▶ PROVIDED TEXT
Similarly, Web+ initially doesn't seem to freeze the cursor, but eventually it goes back to its old ways. Maybe rather worse than with the standard build -- not sure. (It looks as if the freezes are associated with W+'s "offscreen" window, which seemed to show activity peaks in top's display at the same time. Bezilla typically does not freeze, though there is slight hesitation in the cursor when it is doing heavy window drawing.)

Finally, I didn't find the hoped-for improvement in audio glitching. Moving a window still causes just as many 'crackles' as before, despite the supposed higher priority of audio. (This is again real-time audio. The media player with it's large buffer doesn't normally glitch.)

in reply to:  54 comment:55 by Pete, 12 years ago

Replying to Pete:

I've done a little more investigation, and I probably shouldn't have been quite so pessimistic. In particular:

Finally, I didn't find the hoped-for improvement in audio glitching. Moving a window still causes just as many 'crackles' as before, despite the supposed higher priority of audio.

I was using Csound for this, which was not the best choice. I have to use a very small audio buffer (64 bytes) to keep the latency low. (Not the audio-chain latency -- this is Csound's fault, in the way it generates the audio.) My MusicWeaver/fluidsynth stuff can use a more sensible buffer size (960 bytes), and has much better behaviour. Most of the time...

I find that I can fire up a live music configuration, and play fluidsynth with *no* audible glitches, even when I move windows around. This is vastly different from my experience without the patch, where window movement causes continual crackles.

In this condition, it's the app_server (I guess) that slows down! Only when the screen contains windows belonging to the audio app, though; other workspaces seem normal. Window movement starts lagging behind the cursor. I can understand this if the audio threads are getting preference, except that the total load on the CPU (shown by 'top') doesn't seem excessive -- about 7-10%. And, as I say, it's only when related windows are visible. In any case it's much preferable to ugly audio!

However... things don't always seem to work this way. I seem to still be able to get into a situation where window movement interferes with audio, and it then continues this way, much like without the patch. I haven't been able to determine what causes the switch, but I'm going to run the patched system as standard for a while, to see if I can figure out what's happening.

comment:56 by Pete, 12 years ago

After a little more work, I've tracked down one problem with the current patch: thread priorities can be left permanently boosted!

▶ RECORDS SHOWN
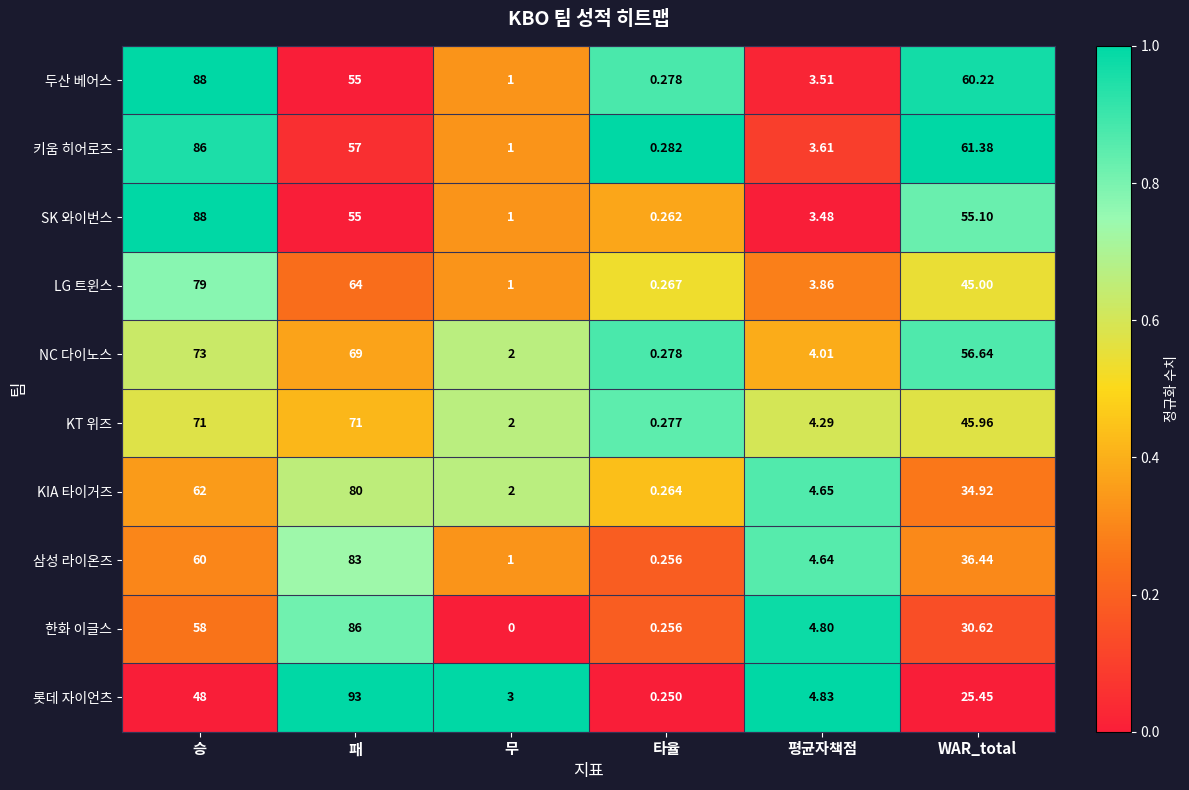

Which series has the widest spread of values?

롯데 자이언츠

---

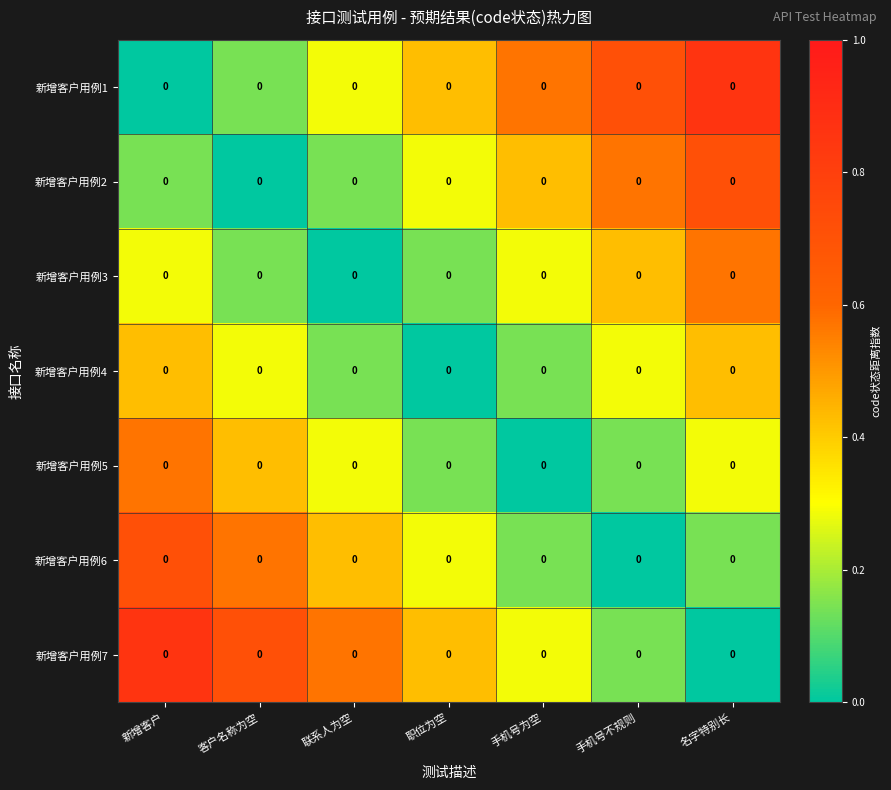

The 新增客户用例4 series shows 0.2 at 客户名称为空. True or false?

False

==

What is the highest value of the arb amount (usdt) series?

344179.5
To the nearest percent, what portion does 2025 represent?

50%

▶ AIM OF THE EXERCISE
From the forum thread about audio glitching and window movement, copy out the passage from "I find that" to "causes continual crackles." word for word.

▶ WRITTEN RESPONSE
I find that I can fire up a live music configuration, and play fluidsynth with *no* audible glitches, even when I move windows around. This is vastly different from my experience without the patch, where window movement causes continual crackles.